— START Raw records —
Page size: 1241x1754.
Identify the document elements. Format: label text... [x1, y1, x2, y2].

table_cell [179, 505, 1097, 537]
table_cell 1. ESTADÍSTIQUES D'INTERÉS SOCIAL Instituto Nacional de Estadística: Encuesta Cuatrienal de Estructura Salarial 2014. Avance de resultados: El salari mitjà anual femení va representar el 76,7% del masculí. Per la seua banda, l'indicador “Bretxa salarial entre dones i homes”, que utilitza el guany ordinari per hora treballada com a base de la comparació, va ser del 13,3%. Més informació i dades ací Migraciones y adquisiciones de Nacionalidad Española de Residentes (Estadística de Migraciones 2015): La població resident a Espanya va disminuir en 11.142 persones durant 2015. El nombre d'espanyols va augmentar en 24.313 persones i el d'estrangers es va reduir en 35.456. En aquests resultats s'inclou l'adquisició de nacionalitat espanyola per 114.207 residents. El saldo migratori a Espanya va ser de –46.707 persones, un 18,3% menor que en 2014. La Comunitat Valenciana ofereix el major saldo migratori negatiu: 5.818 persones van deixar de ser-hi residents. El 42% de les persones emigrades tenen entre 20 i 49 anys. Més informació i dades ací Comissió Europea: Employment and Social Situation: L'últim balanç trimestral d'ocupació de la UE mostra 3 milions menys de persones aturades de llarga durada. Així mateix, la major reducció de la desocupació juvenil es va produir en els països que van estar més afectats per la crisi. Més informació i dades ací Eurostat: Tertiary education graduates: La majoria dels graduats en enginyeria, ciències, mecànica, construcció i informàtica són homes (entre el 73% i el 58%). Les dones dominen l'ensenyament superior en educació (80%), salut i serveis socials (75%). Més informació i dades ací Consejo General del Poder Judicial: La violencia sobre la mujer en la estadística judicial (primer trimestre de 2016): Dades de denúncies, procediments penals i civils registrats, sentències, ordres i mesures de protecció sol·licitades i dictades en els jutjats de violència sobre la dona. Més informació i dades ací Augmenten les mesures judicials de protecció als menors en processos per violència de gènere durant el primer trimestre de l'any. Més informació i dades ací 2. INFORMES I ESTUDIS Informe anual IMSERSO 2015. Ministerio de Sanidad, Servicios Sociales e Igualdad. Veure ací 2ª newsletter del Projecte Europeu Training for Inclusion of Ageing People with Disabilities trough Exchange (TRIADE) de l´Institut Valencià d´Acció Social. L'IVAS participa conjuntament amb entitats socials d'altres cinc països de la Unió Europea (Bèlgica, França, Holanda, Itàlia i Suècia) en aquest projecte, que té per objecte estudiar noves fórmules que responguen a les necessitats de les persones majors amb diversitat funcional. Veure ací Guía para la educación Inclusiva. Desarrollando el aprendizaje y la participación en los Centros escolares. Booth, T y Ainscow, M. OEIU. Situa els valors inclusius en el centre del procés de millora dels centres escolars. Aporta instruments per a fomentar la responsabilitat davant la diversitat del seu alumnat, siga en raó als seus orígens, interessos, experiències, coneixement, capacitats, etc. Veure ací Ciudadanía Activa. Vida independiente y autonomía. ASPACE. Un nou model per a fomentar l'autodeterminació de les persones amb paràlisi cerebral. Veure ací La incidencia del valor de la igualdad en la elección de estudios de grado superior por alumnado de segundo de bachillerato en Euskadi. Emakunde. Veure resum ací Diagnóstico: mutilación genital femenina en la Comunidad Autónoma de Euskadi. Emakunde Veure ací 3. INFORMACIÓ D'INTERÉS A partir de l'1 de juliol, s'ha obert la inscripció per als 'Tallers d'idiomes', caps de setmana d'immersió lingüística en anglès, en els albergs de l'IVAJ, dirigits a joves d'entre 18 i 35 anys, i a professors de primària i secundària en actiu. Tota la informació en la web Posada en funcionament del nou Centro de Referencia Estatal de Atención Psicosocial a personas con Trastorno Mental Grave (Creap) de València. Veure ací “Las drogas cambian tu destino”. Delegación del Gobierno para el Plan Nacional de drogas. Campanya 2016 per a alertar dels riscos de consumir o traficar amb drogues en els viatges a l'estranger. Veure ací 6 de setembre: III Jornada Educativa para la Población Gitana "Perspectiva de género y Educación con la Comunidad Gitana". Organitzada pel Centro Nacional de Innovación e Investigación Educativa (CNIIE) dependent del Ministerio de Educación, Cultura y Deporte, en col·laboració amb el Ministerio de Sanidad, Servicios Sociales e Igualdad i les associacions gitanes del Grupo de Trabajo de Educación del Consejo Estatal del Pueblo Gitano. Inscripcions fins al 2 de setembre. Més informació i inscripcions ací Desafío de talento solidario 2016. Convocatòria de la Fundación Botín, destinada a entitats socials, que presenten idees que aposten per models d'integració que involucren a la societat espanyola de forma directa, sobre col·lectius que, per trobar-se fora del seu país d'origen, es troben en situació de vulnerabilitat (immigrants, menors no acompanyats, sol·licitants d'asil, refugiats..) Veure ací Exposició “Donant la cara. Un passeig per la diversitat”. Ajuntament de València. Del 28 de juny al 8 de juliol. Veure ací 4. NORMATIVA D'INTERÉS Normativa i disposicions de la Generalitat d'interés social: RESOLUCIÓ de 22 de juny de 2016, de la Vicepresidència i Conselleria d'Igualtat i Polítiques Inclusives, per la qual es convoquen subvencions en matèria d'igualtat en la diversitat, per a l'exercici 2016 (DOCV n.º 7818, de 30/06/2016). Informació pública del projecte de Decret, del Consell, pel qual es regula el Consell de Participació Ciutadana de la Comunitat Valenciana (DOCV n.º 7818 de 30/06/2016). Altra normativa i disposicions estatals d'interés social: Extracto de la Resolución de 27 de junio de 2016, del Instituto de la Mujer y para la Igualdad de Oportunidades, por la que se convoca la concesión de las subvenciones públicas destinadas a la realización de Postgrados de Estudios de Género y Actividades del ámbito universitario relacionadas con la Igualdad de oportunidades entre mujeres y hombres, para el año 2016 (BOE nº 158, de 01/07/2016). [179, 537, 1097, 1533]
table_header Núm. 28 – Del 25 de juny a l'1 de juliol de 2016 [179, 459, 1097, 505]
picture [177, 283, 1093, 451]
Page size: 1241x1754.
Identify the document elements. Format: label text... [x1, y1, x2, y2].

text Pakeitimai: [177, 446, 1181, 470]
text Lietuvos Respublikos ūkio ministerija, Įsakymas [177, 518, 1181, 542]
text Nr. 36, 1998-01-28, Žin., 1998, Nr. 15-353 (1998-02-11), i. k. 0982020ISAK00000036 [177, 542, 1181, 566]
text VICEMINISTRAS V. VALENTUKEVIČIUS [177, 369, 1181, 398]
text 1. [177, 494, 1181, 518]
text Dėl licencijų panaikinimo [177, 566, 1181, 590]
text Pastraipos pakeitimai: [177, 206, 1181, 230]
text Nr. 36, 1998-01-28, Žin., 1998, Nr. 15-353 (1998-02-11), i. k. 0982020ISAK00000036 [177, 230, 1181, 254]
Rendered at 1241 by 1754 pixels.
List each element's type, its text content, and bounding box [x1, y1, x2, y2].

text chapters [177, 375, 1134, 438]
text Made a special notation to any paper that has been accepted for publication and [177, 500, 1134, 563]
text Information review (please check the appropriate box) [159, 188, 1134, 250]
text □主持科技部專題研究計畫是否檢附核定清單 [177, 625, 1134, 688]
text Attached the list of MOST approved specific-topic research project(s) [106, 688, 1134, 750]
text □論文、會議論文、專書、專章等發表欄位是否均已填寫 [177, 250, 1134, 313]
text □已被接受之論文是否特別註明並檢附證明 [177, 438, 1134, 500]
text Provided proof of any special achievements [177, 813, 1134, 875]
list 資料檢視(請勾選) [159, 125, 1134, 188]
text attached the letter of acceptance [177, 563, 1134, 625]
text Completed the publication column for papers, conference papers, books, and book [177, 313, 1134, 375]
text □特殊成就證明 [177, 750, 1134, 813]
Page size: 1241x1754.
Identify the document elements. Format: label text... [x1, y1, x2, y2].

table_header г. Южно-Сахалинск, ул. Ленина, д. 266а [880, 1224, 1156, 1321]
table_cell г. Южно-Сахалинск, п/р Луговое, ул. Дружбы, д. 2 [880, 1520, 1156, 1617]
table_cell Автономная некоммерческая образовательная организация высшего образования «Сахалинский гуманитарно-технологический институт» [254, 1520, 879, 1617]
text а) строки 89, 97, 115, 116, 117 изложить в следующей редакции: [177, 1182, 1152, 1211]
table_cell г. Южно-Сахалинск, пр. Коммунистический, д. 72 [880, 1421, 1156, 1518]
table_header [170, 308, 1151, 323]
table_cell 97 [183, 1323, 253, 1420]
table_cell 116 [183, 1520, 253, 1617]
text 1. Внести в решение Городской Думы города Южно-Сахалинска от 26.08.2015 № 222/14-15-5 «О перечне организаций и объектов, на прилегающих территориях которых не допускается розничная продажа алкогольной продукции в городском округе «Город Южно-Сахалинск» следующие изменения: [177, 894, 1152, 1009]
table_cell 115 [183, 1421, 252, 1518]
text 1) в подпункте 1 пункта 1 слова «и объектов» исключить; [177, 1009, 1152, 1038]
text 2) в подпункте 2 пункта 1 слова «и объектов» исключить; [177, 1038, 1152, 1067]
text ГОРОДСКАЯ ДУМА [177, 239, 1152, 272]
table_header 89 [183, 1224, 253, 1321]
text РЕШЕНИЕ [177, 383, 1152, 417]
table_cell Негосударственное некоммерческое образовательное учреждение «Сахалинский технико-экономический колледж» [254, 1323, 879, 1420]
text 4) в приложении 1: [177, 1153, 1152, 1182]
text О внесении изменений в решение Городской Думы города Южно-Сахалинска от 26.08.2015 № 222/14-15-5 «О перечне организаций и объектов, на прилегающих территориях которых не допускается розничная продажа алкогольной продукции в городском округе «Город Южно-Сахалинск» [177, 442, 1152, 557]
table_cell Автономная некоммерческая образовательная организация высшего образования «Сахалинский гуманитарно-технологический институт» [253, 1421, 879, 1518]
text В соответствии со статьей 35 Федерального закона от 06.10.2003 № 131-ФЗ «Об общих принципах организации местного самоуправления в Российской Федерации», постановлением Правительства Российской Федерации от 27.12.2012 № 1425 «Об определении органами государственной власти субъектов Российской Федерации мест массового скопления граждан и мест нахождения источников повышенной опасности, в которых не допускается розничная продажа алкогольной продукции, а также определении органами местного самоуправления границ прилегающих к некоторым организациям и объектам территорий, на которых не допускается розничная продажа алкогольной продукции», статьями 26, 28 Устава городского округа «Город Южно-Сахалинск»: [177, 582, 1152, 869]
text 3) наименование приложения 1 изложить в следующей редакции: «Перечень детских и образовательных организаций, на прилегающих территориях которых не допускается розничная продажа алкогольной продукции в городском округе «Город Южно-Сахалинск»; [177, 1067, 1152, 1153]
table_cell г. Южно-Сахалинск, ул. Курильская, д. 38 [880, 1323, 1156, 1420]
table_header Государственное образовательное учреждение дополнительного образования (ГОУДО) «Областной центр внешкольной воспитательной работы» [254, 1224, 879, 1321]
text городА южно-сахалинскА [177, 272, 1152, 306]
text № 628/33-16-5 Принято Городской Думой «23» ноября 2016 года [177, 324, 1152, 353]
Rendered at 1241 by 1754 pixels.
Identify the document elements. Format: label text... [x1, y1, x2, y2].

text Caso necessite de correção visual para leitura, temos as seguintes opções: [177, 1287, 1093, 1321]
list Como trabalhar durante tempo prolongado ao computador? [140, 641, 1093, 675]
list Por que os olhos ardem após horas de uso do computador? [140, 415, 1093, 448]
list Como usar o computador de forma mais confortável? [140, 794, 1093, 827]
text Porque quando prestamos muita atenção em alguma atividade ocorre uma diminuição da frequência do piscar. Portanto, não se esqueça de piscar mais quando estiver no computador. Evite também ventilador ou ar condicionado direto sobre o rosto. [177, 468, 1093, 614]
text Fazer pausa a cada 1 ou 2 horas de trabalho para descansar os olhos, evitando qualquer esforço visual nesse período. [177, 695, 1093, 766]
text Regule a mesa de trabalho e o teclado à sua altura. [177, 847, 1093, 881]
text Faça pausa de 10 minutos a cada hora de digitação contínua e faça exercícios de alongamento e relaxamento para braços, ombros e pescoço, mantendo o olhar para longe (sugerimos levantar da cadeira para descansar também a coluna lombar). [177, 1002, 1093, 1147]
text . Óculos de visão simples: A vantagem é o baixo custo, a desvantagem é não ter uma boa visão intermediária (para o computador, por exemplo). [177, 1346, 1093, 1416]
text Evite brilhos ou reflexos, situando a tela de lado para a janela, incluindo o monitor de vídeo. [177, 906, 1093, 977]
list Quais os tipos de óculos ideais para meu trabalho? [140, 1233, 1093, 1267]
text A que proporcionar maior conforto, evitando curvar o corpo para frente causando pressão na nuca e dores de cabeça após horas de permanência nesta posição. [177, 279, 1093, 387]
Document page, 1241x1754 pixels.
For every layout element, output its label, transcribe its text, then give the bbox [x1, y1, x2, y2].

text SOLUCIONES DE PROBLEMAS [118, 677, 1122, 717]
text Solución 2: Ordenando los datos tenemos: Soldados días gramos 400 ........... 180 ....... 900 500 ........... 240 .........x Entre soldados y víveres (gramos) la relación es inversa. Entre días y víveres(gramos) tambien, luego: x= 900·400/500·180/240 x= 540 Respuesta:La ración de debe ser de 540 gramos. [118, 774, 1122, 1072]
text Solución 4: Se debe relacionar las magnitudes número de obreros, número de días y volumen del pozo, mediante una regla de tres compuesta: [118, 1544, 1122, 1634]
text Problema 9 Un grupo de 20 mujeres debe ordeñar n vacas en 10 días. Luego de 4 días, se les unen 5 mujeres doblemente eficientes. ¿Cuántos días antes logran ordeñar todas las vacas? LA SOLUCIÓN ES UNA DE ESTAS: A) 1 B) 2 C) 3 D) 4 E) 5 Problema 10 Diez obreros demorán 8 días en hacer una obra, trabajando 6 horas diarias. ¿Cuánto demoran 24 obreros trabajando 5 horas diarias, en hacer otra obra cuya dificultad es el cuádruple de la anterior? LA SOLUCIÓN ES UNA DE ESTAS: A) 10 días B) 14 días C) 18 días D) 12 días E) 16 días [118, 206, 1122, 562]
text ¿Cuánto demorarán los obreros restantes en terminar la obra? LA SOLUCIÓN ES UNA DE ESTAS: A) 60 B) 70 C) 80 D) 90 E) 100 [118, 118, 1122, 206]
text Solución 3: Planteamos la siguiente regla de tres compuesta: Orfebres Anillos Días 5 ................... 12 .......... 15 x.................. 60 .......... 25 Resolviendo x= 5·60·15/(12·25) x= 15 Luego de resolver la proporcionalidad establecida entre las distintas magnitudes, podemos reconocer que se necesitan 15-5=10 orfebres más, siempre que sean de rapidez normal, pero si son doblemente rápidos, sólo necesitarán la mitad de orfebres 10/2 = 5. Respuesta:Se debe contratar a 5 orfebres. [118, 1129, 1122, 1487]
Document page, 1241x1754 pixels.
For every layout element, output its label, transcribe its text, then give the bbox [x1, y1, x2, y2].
— END Raw records —
▸ **Problem description**
Rewrite the entries from the line containing "text Pakeitimai: [177, 446, 1181, 470]" through the line containing "List each element's" as a numbered list, omitting blank lines.

▸ **Task output**
1. text Pakeitimai: [177, 446, 1181, 470]
2. text Lietuvos Respublikos ūkio ministerija, Įsakymas [177, 518, 1181, 542]
3. text Nr. 36, 1998-01-28, Žin., 1998, Nr. 15-353 (1998-02-11), i. k. 0982020ISAK00000036 [177, 542, 1181, 566]
4. text VICEMINISTRAS V. VALENTUKEVIČIUS [177, 369, 1181, 398]
5. text 1. [177, 494, 1181, 518]
6. text Dėl licencijų panaikinimo [177, 566, 1181, 590]
7. text Pastraipos pakeitimai: [177, 206, 1181, 230]
8. text Nr. 36, 1998-01-28, Žin., 1998, Nr. 15-353 (1998-02-11), i. k. 0982020ISAK00000036 [177, 230, 1181, 254]
9. Rendered at 1241 by 1754 pixels.
10. List each element's type, its text content, and bounding box [x1, y1, x2, y2].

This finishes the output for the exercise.